YANGON, Myanmar -- On the surface, Yangon appears almost normal since most of the military's activities now take place under cover of a nighttime curfew away from the cameras. But what is normal -- and what happens beyond normal?
An I-Reporter took this photo late last month. The boldest protesters shouted at soldiers about three blocks away.
The military crackdown has been unbelievably severe, especially considering this country's deep reverence for Buddhist monks. To see monks attacked during peaceful demonstrations is disturbing, as is the vengeance with which the military attempts to cover up its abuse and prevent news from leaking to the outside world.
But the abuse goes beyond that.
Every day, I hear sad stories. A father is killed when trying to reach his son in a school that is cordoned off by the military. A young student in a village school is killed by overzealous military, but the family cannot obtain the body, which was conveniently cremated. If the family protests, the whole village suffers. Watch "Sometimes I feel my hope is gone" »

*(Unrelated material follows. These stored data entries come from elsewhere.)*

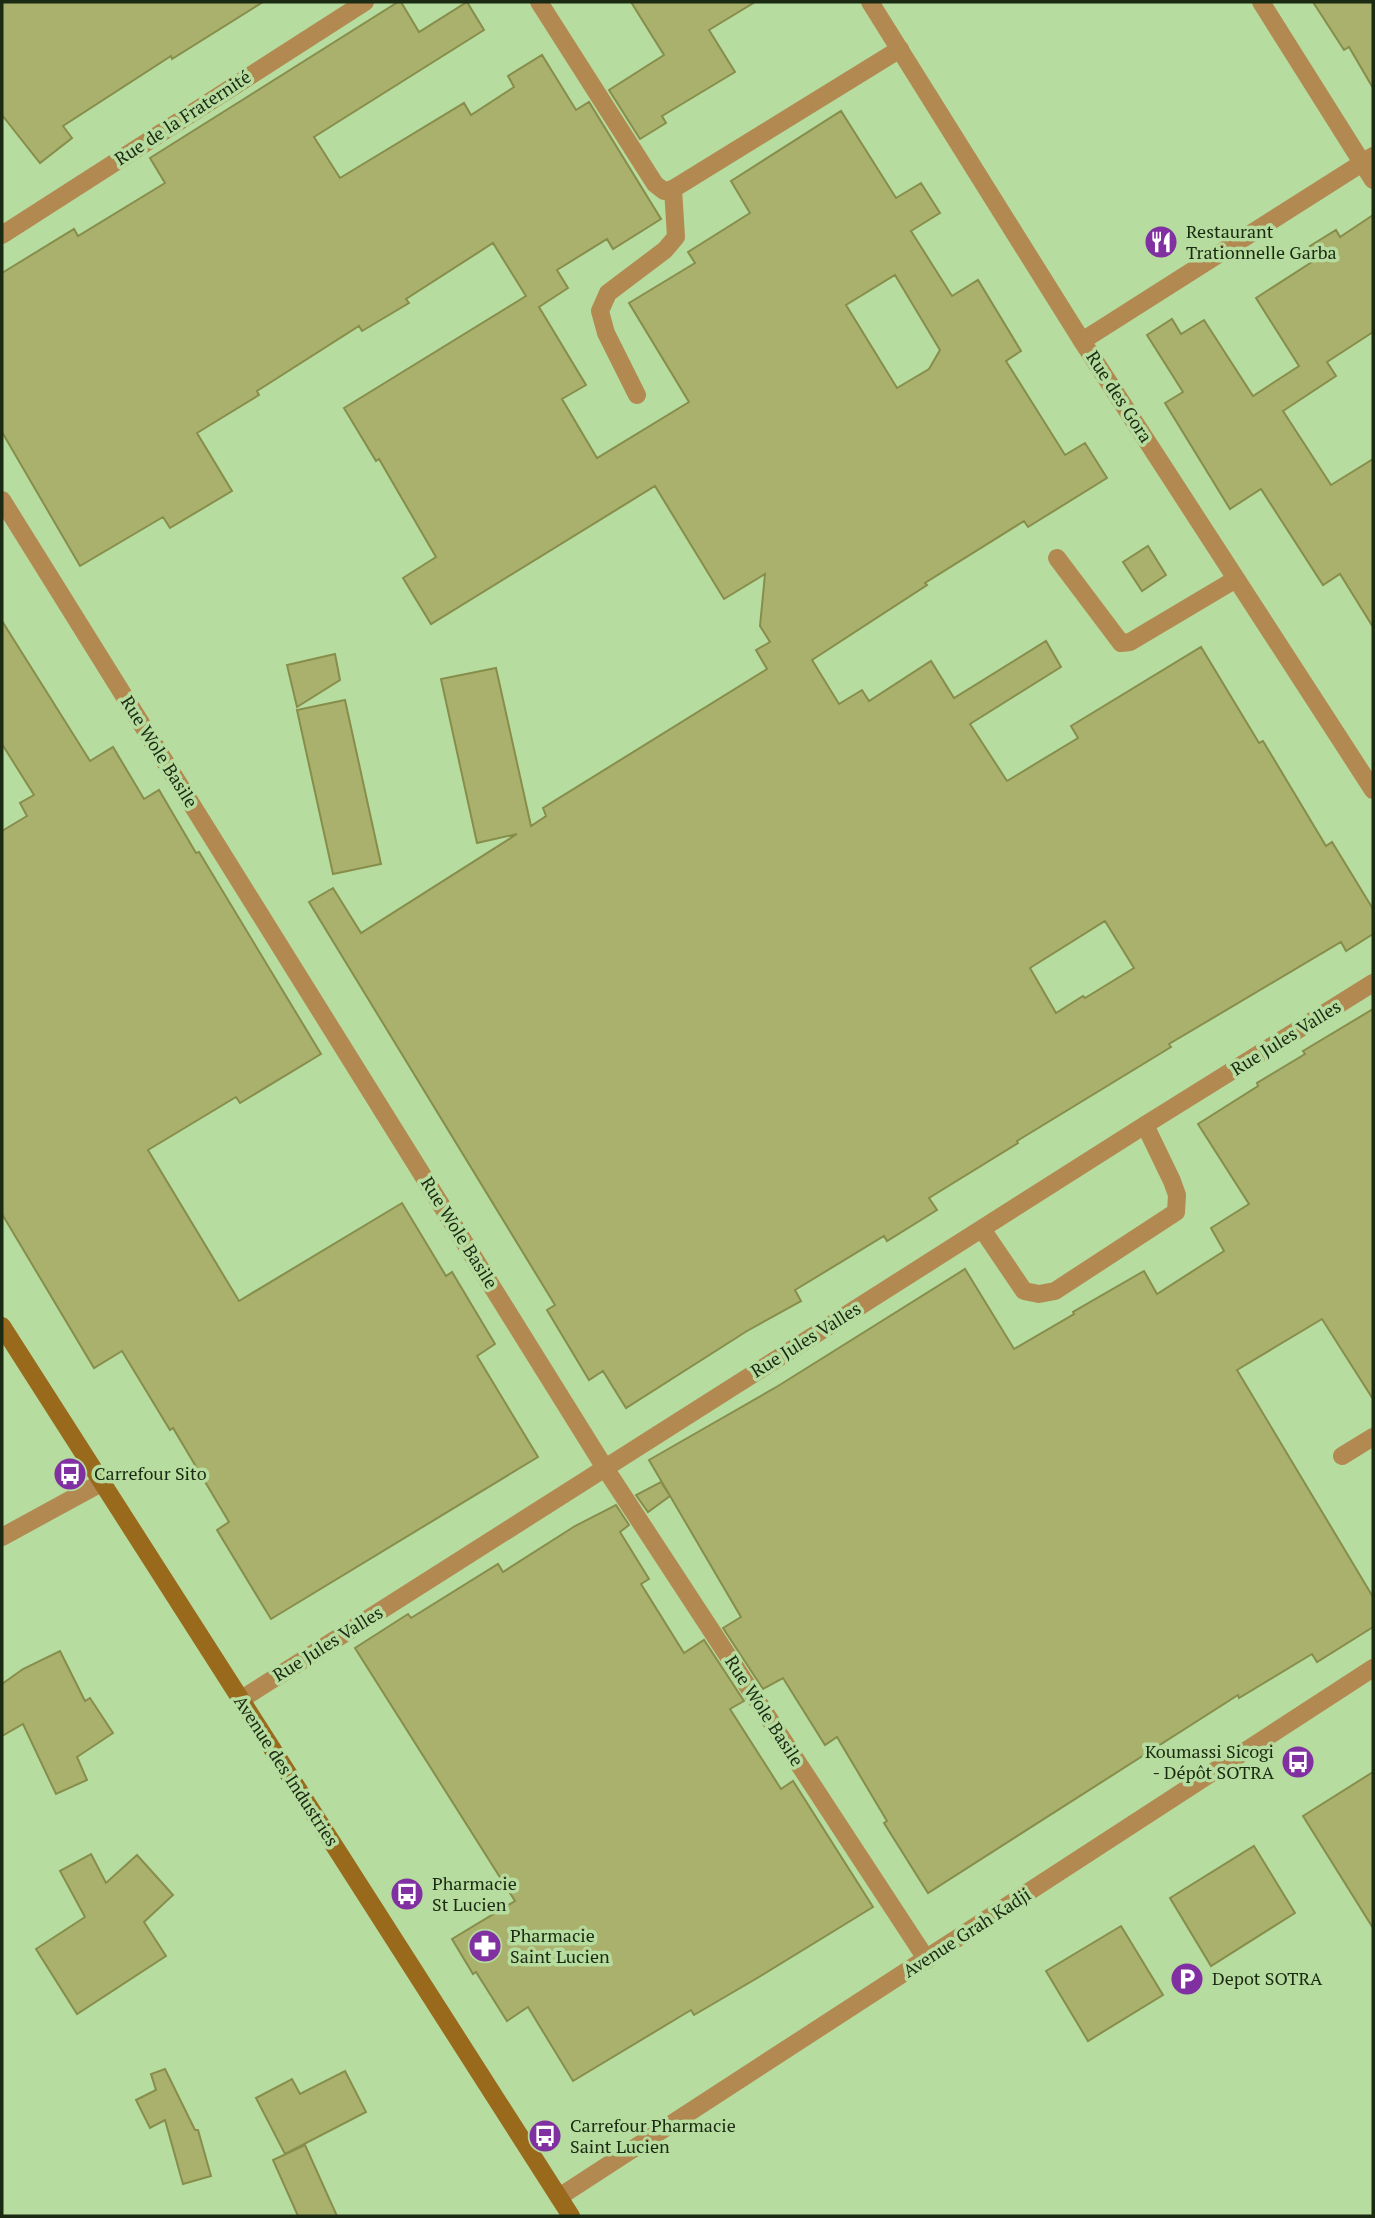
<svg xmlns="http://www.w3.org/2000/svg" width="1375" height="2218" font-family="'PT Serif',serif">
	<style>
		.building { fill: #a9b16d; stroke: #878e4b; stroke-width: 2; fill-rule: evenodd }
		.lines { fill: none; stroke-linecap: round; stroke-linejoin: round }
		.lane { stroke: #b28951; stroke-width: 18 }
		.street { stroke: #b28951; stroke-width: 18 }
		.secondary { stroke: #99691c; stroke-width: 18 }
		.labels { text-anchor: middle; stroke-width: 7; stroke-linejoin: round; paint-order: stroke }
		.street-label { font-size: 18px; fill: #1b2a12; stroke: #b6dc9f }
		.poi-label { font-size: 18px; fill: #1b2a12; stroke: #b6dc9f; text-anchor: start }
	</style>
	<rect width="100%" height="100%" fill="#b6dc9f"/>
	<g class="building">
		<polygon points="2,2 263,2 172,59 171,56 63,126 72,138 40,163 2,115"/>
		<path d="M 398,2 L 401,2 L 419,32 L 467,2 L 484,30 L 314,137 L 340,178 L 464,103 L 471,115 L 514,87 L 508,76 L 542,55 L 576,110 L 589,102 L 661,219 L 613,249 L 607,239 L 557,270 L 568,288 L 539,307 L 586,385 L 562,399 L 597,458 L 689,402 L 629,303 L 695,263 L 688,252 L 750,213 L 731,181 L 841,111 L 896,198 L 921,183 L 940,213 L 911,231 L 952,296 L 978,280 L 1021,351 L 1006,361 L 1065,455 L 1085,443 L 1107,478 L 1028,527 L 1024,521 L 925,583 L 927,585 L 812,660 L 839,704 L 862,690 L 869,701 L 931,661 L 954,698 L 1046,641 L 1061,667 L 970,724 L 1007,781 L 1078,738 L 1071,726 L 1201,647 L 1259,743 L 1263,741 L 1326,846 L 1332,842 L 1373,909 L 1373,934 L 1346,951 L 1341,942 L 1169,1044 L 1171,1047 L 1017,1141 L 1018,1143 L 929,1198 L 937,1210 L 887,1241 L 884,1236 L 795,1290 L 801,1301 L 747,1331 L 626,1408 L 603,1371 L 589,1380 L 547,1310 L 555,1305 L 309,902 L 333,888 L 361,933 L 517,834 L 477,843 L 441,679 L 496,668 L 531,826 L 546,816 L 543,808 L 767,669 L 756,650 L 770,642 L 760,626 L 765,574 L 724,599 L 655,486 L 431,624 L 403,578 L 436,557 L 379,459 L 376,461 L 344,408 L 526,296 L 493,243 L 406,299 L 409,303 L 362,331 L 359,326 L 257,391 L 259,395 L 197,433 L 232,491 L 170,528 L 163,517 L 80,566 L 2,432 L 2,273 L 74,229 L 78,236 L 165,183 L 150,158 ZM 895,275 L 940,350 L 929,369 L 897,388 L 846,305 ZM 1105,921 L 1134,968 L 1085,998 L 1083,996 L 1056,1013 L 1030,968 Z"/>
		<polygon points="631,2 755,2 709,30 735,72 662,116 666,123 640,139 609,90 664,55"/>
		<polygon points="1313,2 1373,2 1373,88 1349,47 1344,50"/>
		<polygon points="1373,215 1373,332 1327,362 1336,376 1283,411 1331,485 1373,459 1373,627 1340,574 1323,585 1261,489 1230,509 1165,403 1183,392 1147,335 1172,319 1181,334 1204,320 1253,396 1299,366 1256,298 1318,258 1310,246 1336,230 1340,237"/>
		<polygon points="1148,546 1166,575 1142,591 1123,562"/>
		<polygon points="2,621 90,761 113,747 144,799 159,790 196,853 199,852 321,1054 240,1103 236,1097 148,1150 239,1301 402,1203 446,1276 452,1272 495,1344 477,1356 538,1457 271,1619 217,1530 229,1522 173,1428 170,1430 122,1351 94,1368 2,1214 2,831 27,816 20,803 34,795 2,744"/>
		<polygon points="335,654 340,680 297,707 287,665"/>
		<polygon points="345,700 381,864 333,874 297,710"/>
		<polygon points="1373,1009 1373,1399 1322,1319 1237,1370 1373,1597 1373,1627 1317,1662 1312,1654 1239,1698 1238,1695 928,1893 884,1823 887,1821 837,1737 825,1745 783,1678 763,1689 723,1628 741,1617 649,1460 778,1386 965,1269 1014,1349 1074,1314 1073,1312 1144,1271 1157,1294 1224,1251 1211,1228 1249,1204 1198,1124 1258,1086 1257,1083 1305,1054 1303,1051"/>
		<polygon points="661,1482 670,1496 648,1512 636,1495"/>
		<polygon points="616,1505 629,1525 620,1532 649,1579 641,1584 684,1653 704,1640 744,1701 730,1709 781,1789 793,1781 873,1907 759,1977 694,2015 691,2010 573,2081 528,2007 507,2021 476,1972 473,1974 452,1939 515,1901 355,1648 408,1614 411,1618 498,1564 503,1572 575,1526"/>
		<polygon points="60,1651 85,1701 90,1698 113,1733 77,1757 87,1780 56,1794 23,1724 2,1736 2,1684 23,1669"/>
		<polygon points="1373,1772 1373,1928 1303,1816"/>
		<polygon points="1254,1846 1295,1913 1211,1966 1170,1898"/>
		<polygon points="91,1854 106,1883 137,1855 173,1895 144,1922 166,1956 77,2014 36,1949 85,1917 60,1871"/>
		<polygon points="1121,1926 1163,1995 1088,2041 1046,1971"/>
		<polygon points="165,2069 195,2130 198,2130 211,2176 183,2184 165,2120 150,2128 136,2100 156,2090 151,2074"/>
		<polygon points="345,2071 366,2112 285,2154 256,2098 292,2079 300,2094"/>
		<polygon points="305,2145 337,2216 298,2216 273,2160"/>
	</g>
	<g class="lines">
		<g class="lane">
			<polyline points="539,2 655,184 664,191 673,189 900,49"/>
			<polyline points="637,395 606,333 600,311 608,293 665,250 676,237 673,189"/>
			<polyline points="1057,558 1121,643 1130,642 1236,579"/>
		</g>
		<g class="street">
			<polyline points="870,2 1082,341 1373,790"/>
			<polyline points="1261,2 1373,180"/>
			<polyline points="2,235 365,2"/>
			<polyline points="1082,341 1373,156"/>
			<polyline points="2,500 605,1468 927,1960"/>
			<polyline points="982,1229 1024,1291 1039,1294 1055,1291 1176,1212 1177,1195 1172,1181 1145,1125"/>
			<polyline points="1342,1456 1373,1437"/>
			<polyline points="2,1537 101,1483"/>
			<polyline points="240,1700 1145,1125 1373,983"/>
			<polyline points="559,2197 1373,1668"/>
		</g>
		<polyline class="secondary" points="2,1326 571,2216"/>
	</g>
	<defs>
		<symbol id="restaurant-disc" viewBox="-11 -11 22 22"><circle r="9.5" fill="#8030a1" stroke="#b6dc9f"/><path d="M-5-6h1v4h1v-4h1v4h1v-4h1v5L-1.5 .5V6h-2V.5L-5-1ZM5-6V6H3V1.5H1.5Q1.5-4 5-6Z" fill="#fff"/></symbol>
		<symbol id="bus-disc" viewBox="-11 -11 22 22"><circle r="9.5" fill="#8030a1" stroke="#b6dc9f"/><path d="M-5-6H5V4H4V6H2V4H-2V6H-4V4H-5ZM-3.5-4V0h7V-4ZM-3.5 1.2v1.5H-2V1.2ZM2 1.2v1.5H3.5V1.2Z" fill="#fff"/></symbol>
		<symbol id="pharmacy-disc" viewBox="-11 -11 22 22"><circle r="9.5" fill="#8030a1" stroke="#b6dc9f"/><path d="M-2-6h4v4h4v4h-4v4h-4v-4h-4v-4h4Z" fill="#fff"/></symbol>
		<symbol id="parking-disc" viewBox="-11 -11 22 22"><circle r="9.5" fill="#8030a1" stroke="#b6dc9f"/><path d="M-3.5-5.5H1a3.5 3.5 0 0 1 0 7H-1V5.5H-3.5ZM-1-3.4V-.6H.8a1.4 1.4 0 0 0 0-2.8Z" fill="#fff"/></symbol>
	</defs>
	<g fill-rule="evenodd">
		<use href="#restaurant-disc" x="1142" y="223" width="38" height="38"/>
		<use href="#bus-disc" x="51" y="1455" width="38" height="38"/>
		<use href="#bus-disc" x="1279" y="1743" width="38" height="38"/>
		<use href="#bus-disc" x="388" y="1875" width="38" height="38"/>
		<use href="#pharmacy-disc" x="466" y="1927" width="38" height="38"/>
		<use href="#parking-disc" x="1168" y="1960" width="38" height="38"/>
		<use href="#bus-disc" x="526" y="2117" width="38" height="38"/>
	</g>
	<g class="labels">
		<g class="street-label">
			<text transform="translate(183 118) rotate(-33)" y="6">Rue de la Fraternité</text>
			<text transform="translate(1119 397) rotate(57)" y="6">Rue des Gora</text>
			<text transform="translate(159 752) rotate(58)" y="6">Rue Wole Basile</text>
			<text transform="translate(1286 1038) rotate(-32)" y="6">Rue Jules Valles</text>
			<text transform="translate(459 1233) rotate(58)" y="6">Rue Wole Basile</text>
			<text transform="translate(806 1340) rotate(-32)" y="6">Rue Jules Valles</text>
			<text transform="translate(328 1644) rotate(-32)" y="6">Rue Jules Valles</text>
			<text transform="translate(764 1711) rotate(57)" y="6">Rue Wole Basile</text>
			<text transform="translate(286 1771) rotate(57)" y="6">Avenue des Industries</text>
			<text transform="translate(967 1933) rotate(-33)" y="6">Avenue Grah Kadji</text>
		</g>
		<g class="poi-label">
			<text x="1186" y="238">Restaurant<tspan x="1186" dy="21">Trationnelle Garba</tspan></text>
			<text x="94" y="1480">Carrefour Sito</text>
			<text x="1274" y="1758" text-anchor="end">Koumassi Sicogi<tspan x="1274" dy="21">- Dépôt SOTRA</tspan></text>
			<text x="432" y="1890">Pharmacie<tspan x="432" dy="21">St Lucien</tspan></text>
			<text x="510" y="1942">Pharmacie<tspan x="510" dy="21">Saint Lucien</tspan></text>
			<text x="1212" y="1985">Depot SOTRA</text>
			<text x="570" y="2132">Carrefour Pharmacie<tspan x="570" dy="21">Saint Lucien</tspan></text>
		</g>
	</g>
	<rect width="1375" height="2218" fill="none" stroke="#1b2a12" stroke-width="7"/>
</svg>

For several days, word of what was happening here in Myanmar did get out. News organizations like CNN showed the world video of the people being beaten during the brutal government crackdown.
Now, I and others observe people arrested on the street and led into an alleyway or building where there are no cameras. What happens then is anyone's guess.
I catch glimpses of life from conversations with friends and co-workers describing a pattern of corruption and repression.
Electricity cuts mean that you have to get up at 3 a.m. to do your ironing when the power might be on. Or you cannot store food in your refrigerator -- if you can even afford one. You cannot travel freely without permits. Buy a car? Only if you pay an exorbitant amount through the military-controlled sales.
Health care for the average person? It's practically nonexistent. Start a small business? Beware that a successful small restaurant can be taken away from you under the guise of an illegal permit and then taken over by someone who is connected.
These are personal inconveniences of life in Yangon. The other "inconveniences" are more threatening.
When a co-worker shows up late in the morning, we discover that the whole family was woken up at 1 a.m. and had to stand outside the house while the authorities searched for anyone living there without a permit.
People are very reserved in Yangon. A level of fear filters through every conversation.
Informants are insidious and keep a close watch on the local people. After living in Yangon for awhile, even someone new to the country can recognize the casual look from the guy on the corner with his cell phone to his ear -- just concerned about your protection, no doubt.
Seeing the routine repression in this country can only make you wonder what happens out of sight and outside normal conversation, especially during this elevated crisis.
I know this government is very vindictive and obviously has no intention of doing anything but a better job at covering up its abuses.